- Your goal
Where in the data below does the word "Families" appear? Copy every line that has it.

- Exercise materials
◇ ◇ ◇ ◇

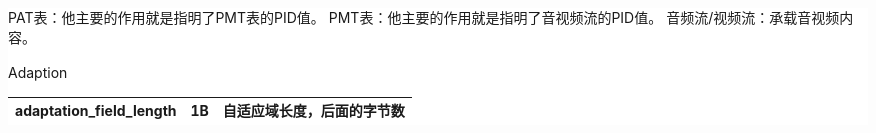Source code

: PAT表：他主要的作用就是指明了PMT表的PID值。
PMT表：他主要的作用就是指明了音视频流的PID值。
音频流/视频流：承载音视频内容。

Adaption   

| adaptation_field_length | 1B | 自适应域长度，后面的字节数                                                               |
| ----------------------- | -- | ----------------------------------------------------------------------------------------------------- |
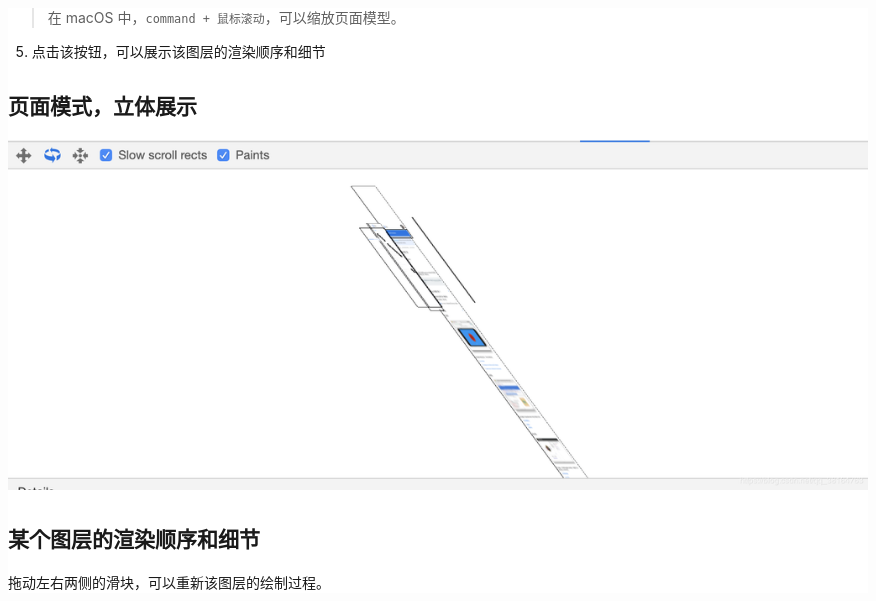 > 在 macOS 中，`command + 鼠标滚动`，可以缩放页面模型。

5. 点击该按钮，可以展示该图层的渲染顺序和细节

## 页面模式，立体展示

<p align="center"><img src="./2.png" width="100%" /></p>

## 某个图层的渲染顺序和细节

拖动左右两侧的滑块，可以重新该图层的绘制过程。
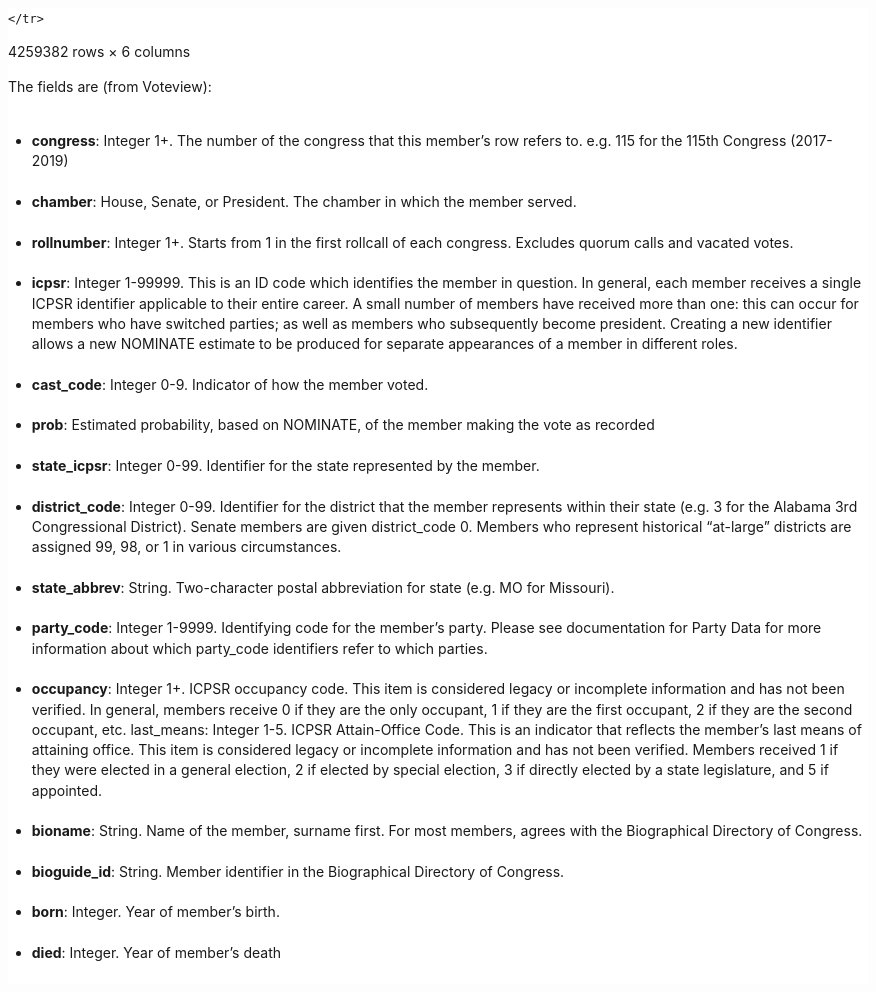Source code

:     </tr>
  </tbody>
</table>
<p>4259382 rows × 6 columns</p>
</div>


The fields are (from Voteview):
<br><br>
* **congress**: Integer 1+. The number of the congress that this member’s row refers to. e.g. 115 for the 115th Congress (2017-2019)
<br><br>
* **chamber**: House, Senate, or President. The chamber in which the member served.
<br><br>
* **rollnumber**: Integer 1+. Starts from 1 in the first rollcall of each congress. Excludes quorum calls and vacated votes.
<br><br>
* **icpsr**: Integer 1-99999. This is an ID code which identifies the member in question. In general, each member receives a single ICPSR identifier applicable to their entire career. A small number of members have received more than one: this can occur for members who have switched parties; as well as members who subsequently become president. Creating a new identifier allows a new NOMINATE estimate to be produced for separate appearances of a member in different roles.
<br><br>
* **cast_code**: Integer 0-9. Indicator of how the member voted.
<br><br>
* **prob**: Estimated probability, based on NOMINATE, of the member making the vote as recorded
<br><br>
* **state_icpsr**: Integer 0-99. Identifier for the state represented by the member.
<br><br>
* **district_code**: Integer 0-99. Identifier for the district that the member represents within their state (e.g. 3 for the Alabama 3rd Congressional District). Senate members are given district_code 0. Members who represent historical “at-large” districts are assigned 99, 98, or 1 in various circumstances.
<br><br>
* **state_abbrev**: String. Two-character postal abbreviation for state (e.g. MO for Missouri).
<br><br>
* **party_code**: Integer 1-9999. Identifying code for the member’s party. Please see documentation for Party Data for more information about which party_code identifiers refer to which parties.
<br><br>
* **occupancy**: Integer 1+. ICPSR occupancy code. This item is considered legacy or incomplete information and has not been verified. In general, members receive 0 if they are the only occupant, 1 if they are the first occupant, 2 if they are the second occupant, etc.
last_means: Integer 1-5. ICPSR Attain-Office Code. This is an indicator that reflects the member’s last means of attaining office. This item is considered legacy or incomplete information and has not been verified. Members received 1 if they were elected in a general election, 2 if elected by special election, 3 if directly elected by a state legislature, and 5 if appointed.
<br><br>
* **bioname**: String. Name of the member, surname first. For most members, agrees with the Biographical Directory of Congress.
<br><br>
* **bioguide_id**: String. Member identifier in the Biographical Directory of Congress.
<br><br>
* **born**: Integer. Year of member’s birth.
<br><br>
* **died**: Integer. Year of member’s death
<br><br>
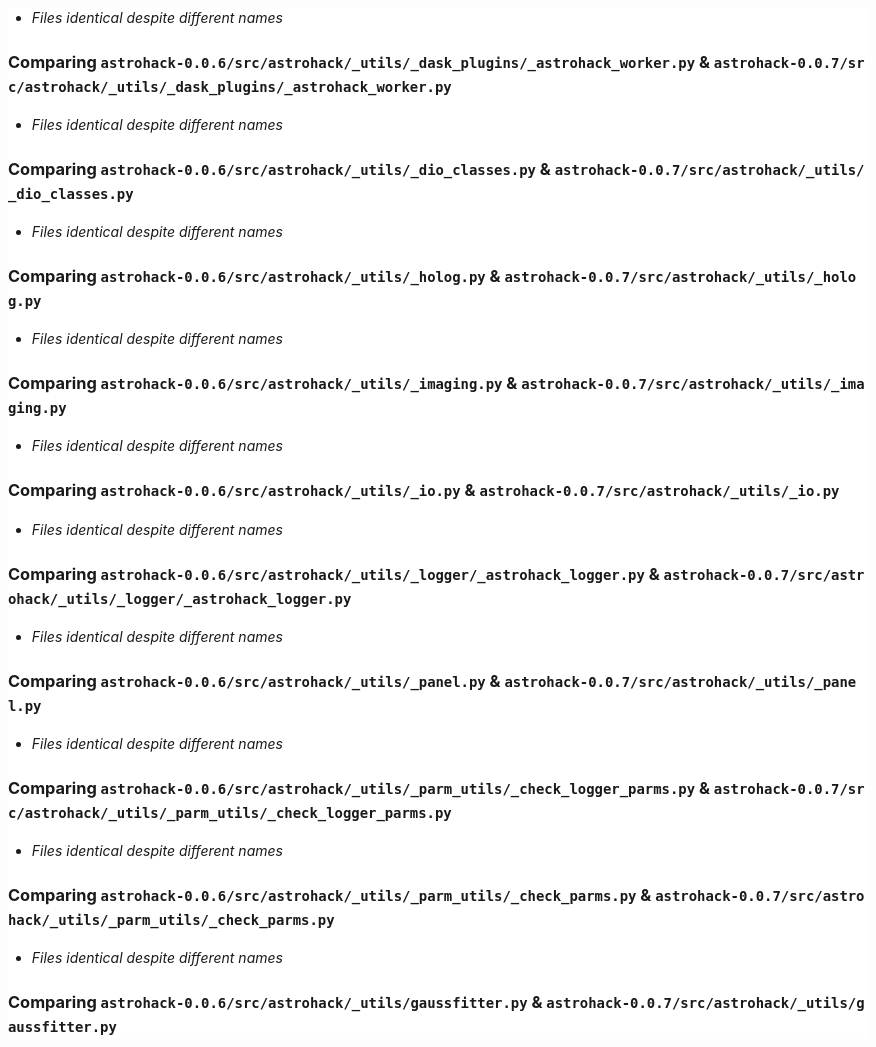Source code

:  * *Files identical despite different names*

### Comparing `astrohack-0.0.6/src/astrohack/_utils/_dask_plugins/_astrohack_worker.py` & `astrohack-0.0.7/src/astrohack/_utils/_dask_plugins/_astrohack_worker.py`

 * *Files identical despite different names*

### Comparing `astrohack-0.0.6/src/astrohack/_utils/_dio_classes.py` & `astrohack-0.0.7/src/astrohack/_utils/_dio_classes.py`

 * *Files identical despite different names*

### Comparing `astrohack-0.0.6/src/astrohack/_utils/_holog.py` & `astrohack-0.0.7/src/astrohack/_utils/_holog.py`

 * *Files identical despite different names*

### Comparing `astrohack-0.0.6/src/astrohack/_utils/_imaging.py` & `astrohack-0.0.7/src/astrohack/_utils/_imaging.py`

 * *Files identical despite different names*

### Comparing `astrohack-0.0.6/src/astrohack/_utils/_io.py` & `astrohack-0.0.7/src/astrohack/_utils/_io.py`

 * *Files identical despite different names*

### Comparing `astrohack-0.0.6/src/astrohack/_utils/_logger/_astrohack_logger.py` & `astrohack-0.0.7/src/astrohack/_utils/_logger/_astrohack_logger.py`

 * *Files identical despite different names*

### Comparing `astrohack-0.0.6/src/astrohack/_utils/_panel.py` & `astrohack-0.0.7/src/astrohack/_utils/_panel.py`

 * *Files identical despite different names*

### Comparing `astrohack-0.0.6/src/astrohack/_utils/_parm_utils/_check_logger_parms.py` & `astrohack-0.0.7/src/astrohack/_utils/_parm_utils/_check_logger_parms.py`

 * *Files identical despite different names*

### Comparing `astrohack-0.0.6/src/astrohack/_utils/_parm_utils/_check_parms.py` & `astrohack-0.0.7/src/astrohack/_utils/_parm_utils/_check_parms.py`

 * *Files identical despite different names*

### Comparing `astrohack-0.0.6/src/astrohack/_utils/gaussfitter.py` & `astrohack-0.0.7/src/astrohack/_utils/gaussfitter.py`
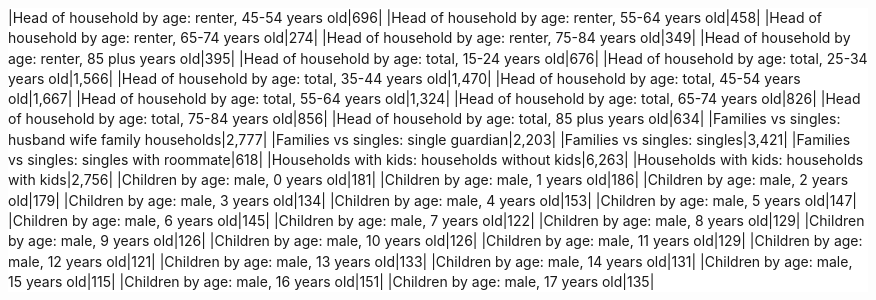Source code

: |Head of household by age: renter, 45-54 years old|696|
|Head of household by age: renter, 55-64 years old|458|
|Head of household by age: renter, 65-74 years old|274|
|Head of household by age: renter, 75-84 years old|349|
|Head of household by age: renter, 85 plus years old|395|
|Head of household by age: total, 15-24 years old|676|
|Head of household by age: total, 25-34 years old|1,566|
|Head of household by age: total, 35-44 years old|1,470|
|Head of household by age: total, 45-54 years old|1,667|
|Head of household by age: total, 55-64 years old|1,324|
|Head of household by age: total, 65-74 years old|826|
|Head of household by age: total, 75-84 years old|856|
|Head of household by age: total, 85 plus years old|634|
|Families vs singles: husband wife family households|2,777|
|Families vs singles: single guardian|2,203|
|Families vs singles: singles|3,421|
|Families vs singles: singles with roommate|618|
|Households with kids: households without kids|6,263|
|Households with kids: households with kids|2,756|
|Children by age: male, 0 years old|181|
|Children by age: male, 1 years old|186|
|Children by age: male, 2 years old|179|
|Children by age: male, 3 years old|134|
|Children by age: male, 4 years old|153|
|Children by age: male, 5 years old|147|
|Children by age: male, 6 years old|145|
|Children by age: male, 7 years old|122|
|Children by age: male, 8 years old|129|
|Children by age: male, 9 years old|126|
|Children by age: male, 10 years old|126|
|Children by age: male, 11 years old|129|
|Children by age: male, 12 years old|121|
|Children by age: male, 13 years old|133|
|Children by age: male, 14 years old|131|
|Children by age: male, 15 years old|115|
|Children by age: male, 16 years old|151|
|Children by age: male, 17 years old|135|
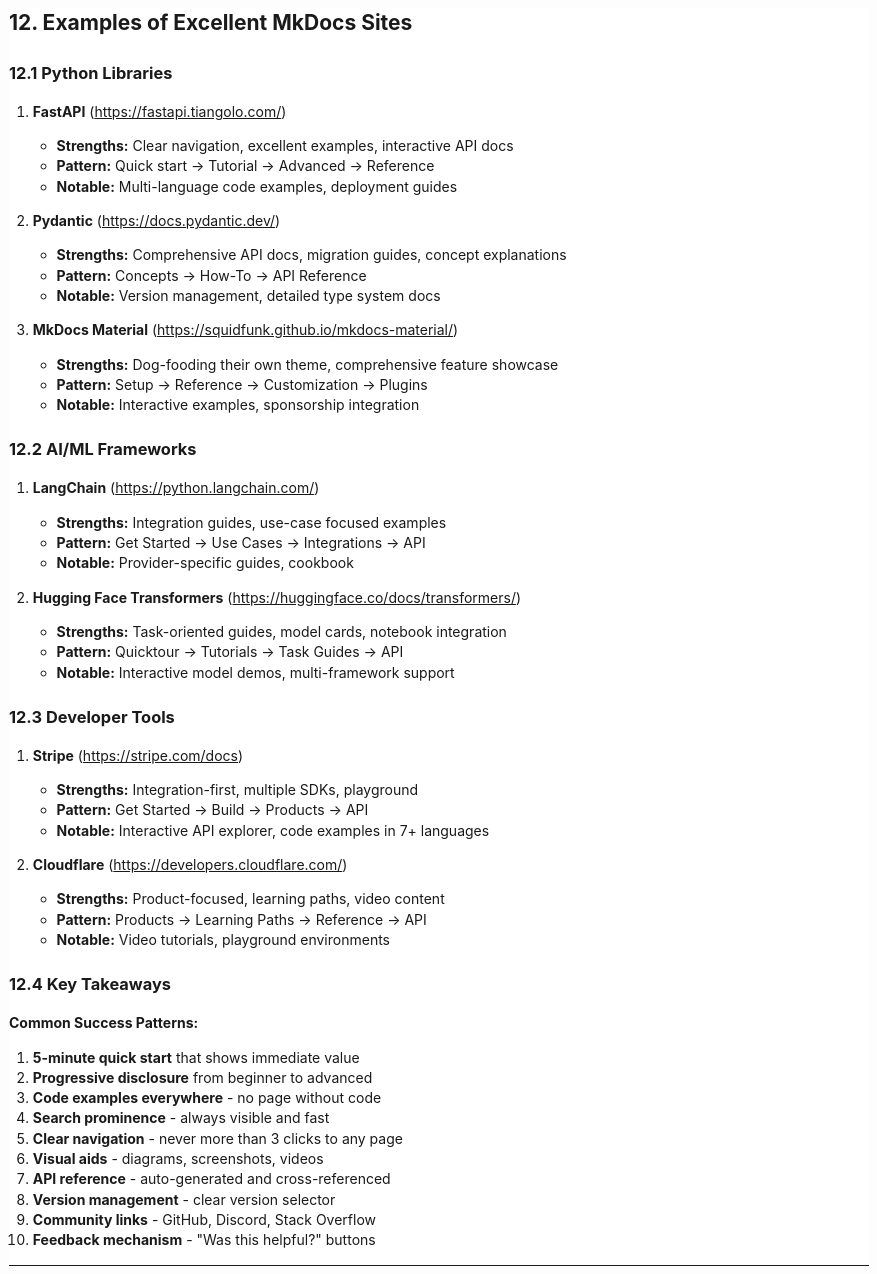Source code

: 
## 12. Examples of Excellent MkDocs Sites

### 12.1 Python Libraries

1. **FastAPI** (https://fastapi.tiangolo.com/)
   - **Strengths:** Clear navigation, excellent examples, interactive API docs
   - **Pattern:** Quick start → Tutorial → Advanced → Reference
   - **Notable:** Multi-language code examples, deployment guides

2. **Pydantic** (https://docs.pydantic.dev/)
   - **Strengths:** Comprehensive API docs, migration guides, concept explanations
   - **Pattern:** Concepts → How-To → API Reference
   - **Notable:** Version management, detailed type system docs

3. **MkDocs Material** (https://squidfunk.github.io/mkdocs-material/)
   - **Strengths:** Dog-fooding their own theme, comprehensive feature showcase
   - **Pattern:** Setup → Reference → Customization → Plugins
   - **Notable:** Interactive examples, sponsorship integration

### 12.2 AI/ML Frameworks

1. **LangChain** (https://python.langchain.com/)
   - **Strengths:** Integration guides, use-case focused examples
   - **Pattern:** Get Started → Use Cases → Integrations → API
   - **Notable:** Provider-specific guides, cookbook

2. **Hugging Face Transformers** (https://huggingface.co/docs/transformers/)
   - **Strengths:** Task-oriented guides, model cards, notebook integration
   - **Pattern:** Quicktour → Tutorials → Task Guides → API
   - **Notable:** Interactive model demos, multi-framework support

### 12.3 Developer Tools

1. **Stripe** (https://stripe.com/docs)
   - **Strengths:** Integration-first, multiple SDKs, playground
   - **Pattern:** Get Started → Build → Products → API
   - **Notable:** Interactive API explorer, code examples in 7+ languages

2. **Cloudflare** (https://developers.cloudflare.com/)
   - **Strengths:** Product-focused, learning paths, video content
   - **Pattern:** Products → Learning Paths → Reference → API
   - **Notable:** Video tutorials, playground environments

### 12.4 Key Takeaways

**Common Success Patterns:**

1. **5-minute quick start** that shows immediate value
2. **Progressive disclosure** from beginner to advanced
3. **Code examples everywhere** - no page without code
4. **Search prominence** - always visible and fast
5. **Clear navigation** - never more than 3 clicks to any page
6. **Visual aids** - diagrams, screenshots, videos
7. **API reference** - auto-generated and cross-referenced
8. **Version management** - clear version selector
9. **Community links** - GitHub, Discord, Stack Overflow
10. **Feedback mechanism** - "Was this helpful?" buttons

---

◇ ◇ ◇ ◇

- Reply to the task
|Families vs singles: husband wife family households|2,777|
|Families vs singles: single guardian|2,203|
|Families vs singles: singles|3,421|
|Families vs singles: singles with roommate|618|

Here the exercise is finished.